━━ Supplied records ━━

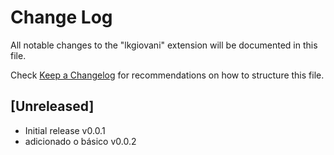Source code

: # Change Log

All notable changes to the "lkgiovani" extension will be documented in this file.

Check [Keep a Changelog](http://keepachangelog.com/) for recommendations on how to structure this file.

## [Unreleased]

- Initial release v0.0.1
- adicionado o básico v0.0.2
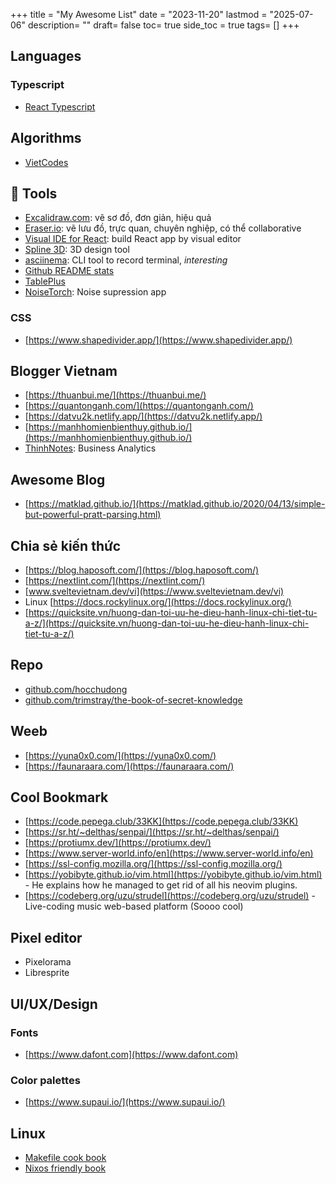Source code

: +++
title = "My Awesome List"
date = "2023-11-20"
lastmod = "2025-07-06"
description= ""
draft= false
toc= true
side_toc = true
tags= []
+++
## Languages

### Typescript

- [React Typescript](https://react-typescript-cheatsheet.netlify.app/)

## Algorithms

- [VietCodes](https://vietcodes.github.io/)

## 🔧 Tools

- [Excalidraw.com](https://excalidraw.com/): vẽ sơ đồ, đơn giản, hiệu quả
- [Eraser.io](https://www.eraser.io/): vẽ lưu đồ, trực quan, chuyên nghiệp, có thể collaborative
- [Visual IDE for React](https://www.codux.com/): build React app by visual editor
- [Spline 3D](https://spline.design/): 3D design tool
- [asciinema](https://asciinema.org/): CLI tool to record terminal, *interesting*  
- [Github README stats](https://github.com/anuraghazra/github-readme-stats) 
- [TablePlus](https://tableplus.com/) 
- [NoiseTorch](https://github.com/noisetorch/NoiseTorch): Noise supression app

### CSS

- [https://www.shapedivider.app/](https://www.shapedivider.app/)  


## Blogger Vietnam

- [https://thuanbui.me/](https://thuanbui.me/)
- [https://quantonganh.com/](https://quantonganh.com/)
- [https://datvu2k.netlify.app/](https://datvu2k.netlify.app/)
- [https://manhhomienbienthuy.github.io/](https://manhhomienbienthuy.github.io/)
- [ThinhNotes](https://thinhnotes.com/): Business Analytics

## Awesome Blog

- [https://matklad.github.io/](https://matklad.github.io/2020/04/13/simple-but-powerful-pratt-parsing.html)

## Chia sẻ kiến thức

- [https://blog.haposoft.com/](https://blog.haposoft.com/)
- [https://nextlint.com/](https://nextlint.com/)
- [www.sveltevietnam.dev/vi](https://www.sveltevietnam.dev/vi) 
- Linux [https://docs.rockylinux.org/](https://docs.rockylinux.org/) 
- [https://quicksite.vn/huong-dan-toi-uu-he-dieu-hanh-linux-chi-tiet-tu-a-z/](https://quicksite.vn/huong-dan-toi-uu-he-dieu-hanh-linux-chi-tiet-tu-a-z/)

## Repo

- [github.com/hocchudong](https://github.com/hocchudong)
- [github.com/trimstray/the-book-of-secret-knowledge](https://github.com/trimstray/the-book-of-secret-knowledge) 
## Weeb

- [https://yuna0x0.com/](https://yuna0x0.com/)
- [https://faunaraara.com/](https://faunaraara.com/)

## Cool Bookmark 

- [https://code.pepega.club/33KK](https://code.pepega.club/33KK) 
- [https://sr.ht/~delthas/senpai/](https://sr.ht/~delthas/senpai/) 
- [https://protiumx.dev/](https://protiumx.dev/)
- [https://www.server-world.info/en](https://www.server-world.info/en)
- [https://ssl-config.mozilla.org/](https://ssl-config.mozilla.org/)
- [https://yobibyte.github.io/vim.html](https://yobibyte.github.io/vim.html) - He explains how he managed to get rid of all his neovim plugins. 
- [https://codeberg.org/uzu/strudel](https://codeberg.org/uzu/strudel) - Live-coding music web-based platform (Soooo cool)

## Pixel editor

- Pixelorama
- Libresprite

## UI/UX/Design

### Fonts

- [https://www.dafont.com](https://www.dafont.com) 

### Color palettes

- [https://www.supaui.io/](https://www.supaui.io/) 

## Linux

- [Makefile cook book](https://makefiletutorial.com/)
- [Nixos friendly book](https://nixos-and-flakes.thiscute.world/)

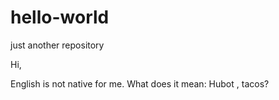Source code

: # hello-world
just another repository
 
Hi,

English is not native for me. 
What does it mean: Hubot , tacos?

━━━

Leave out the pictures and retype every line above exactly.

Answer for the task:
Source code

: # Change Log

All notable changes to the "lkgiovani" extension will be documented in this file.

Check [Keep a Changelog](http://keepachangelog.com/) for recommendations on how to structure this file.

## [Unreleased]

- Initial release v0.0.1
- adicionado o básico v0.0.2
Source code

: +++
title = "My Awesome List"
date = "2023-11-20"
lastmod = "2025-07-06"
description= ""
draft= false
toc= true
side_toc = true
tags= []
+++
## Languages

### Typescript

- [React Typescript](https://react-typescript-cheatsheet.netlify.app/)

## Algorithms

- [VietCodes](https://vietcodes.github.io/)

## 🔧 Tools

- [Excalidraw.com](https://excalidraw.com/): vẽ sơ đồ, đơn giản, hiệu quả
- [Eraser.io](https://www.eraser.io/): vẽ lưu đồ, trực quan, chuyên nghiệp, có thể collaborative
- [Visual IDE for React](https://www.codux.com/): build React app by visual editor
- [Spline 3D](https://spline.design/): 3D design tool
- [asciinema](https://asciinema.org/): CLI tool to record terminal, *interesting*  
- [Github README stats](https://github.com/anuraghazra/github-readme-stats) 
- [TablePlus](https://tableplus.com/) 
- [NoiseTorch](https://github.com/noisetorch/NoiseTorch): Noise supression app

### CSS

- [https://www.shapedivider.app/](https://www.shapedivider.app/)  


## Blogger Vietnam

- [https://thuanbui.me/](https://thuanbui.me/)
- [https://quantonganh.com/](https://quantonganh.com/)
- [https://datvu2k.netlify.app/](https://datvu2k.netlify.app/)
- [https://manhhomienbienthuy.github.io/](https://manhhomienbienthuy.github.io/)
- [ThinhNotes](https://thinhnotes.com/): Business Analytics

## Awesome Blog

- [https://matklad.github.io/](https://matklad.github.io/2020/04/13/simple-but-powerful-pratt-parsing.html)

## Chia sẻ kiến thức

- [https://blog.haposoft.com/](https://blog.haposoft.com/)
- [https://nextlint.com/](https://nextlint.com/)
- [www.sveltevietnam.dev/vi](https://www.sveltevietnam.dev/vi) 
- Linux [https://docs.rockylinux.org/](https://docs.rockylinux.org/) 
- [https://quicksite.vn/huong-dan-toi-uu-he-dieu-hanh-linux-chi-tiet-tu-a-z/](https://quicksite.vn/huong-dan-toi-uu-he-dieu-hanh-linux-chi-tiet-tu-a-z/)

## Repo

- [github.com/hocchudong](https://github.com/hocchudong)
- [github.com/trimstray/the-book-of-secret-knowledge](https://github.com/trimstray/the-book-of-secret-knowledge) 
## Weeb

- [https://yuna0x0.com/](https://yuna0x0.com/)
- [https://faunaraara.com/](https://faunaraara.com/)

## Cool Bookmark 

- [https://code.pepega.club/33KK](https://code.pepega.club/33KK) 
- [https://sr.ht/~delthas/senpai/](https://sr.ht/~delthas/senpai/) 
- [https://protiumx.dev/](https://protiumx.dev/)
- [https://www.server-world.info/en](https://www.server-world.info/en)
- [https://ssl-config.mozilla.org/](https://ssl-config.mozilla.org/)
- [https://yobibyte.github.io/vim.html](https://yobibyte.github.io/vim.html) - He explains how he managed to get rid of all his neovim plugins. 
- [https://codeberg.org/uzu/strudel](https://codeberg.org/uzu/strudel) - Live-coding music web-based platform (Soooo cool)

## Pixel editor

- Pixelorama
- Libresprite

## UI/UX/Design

### Fonts

- [https://www.dafont.com](https://www.dafont.com) 

### Color palettes

- [https://www.supaui.io/](https://www.supaui.io/) 

## Linux

- [Makefile cook book](https://makefiletutorial.com/)
- [Nixos friendly book](https://nixos-and-flakes.thiscute.world/)

Source code

: # hello-world
just another repository
 
Hi,

English is not native for me. 
What does it mean: Hubot , tacos?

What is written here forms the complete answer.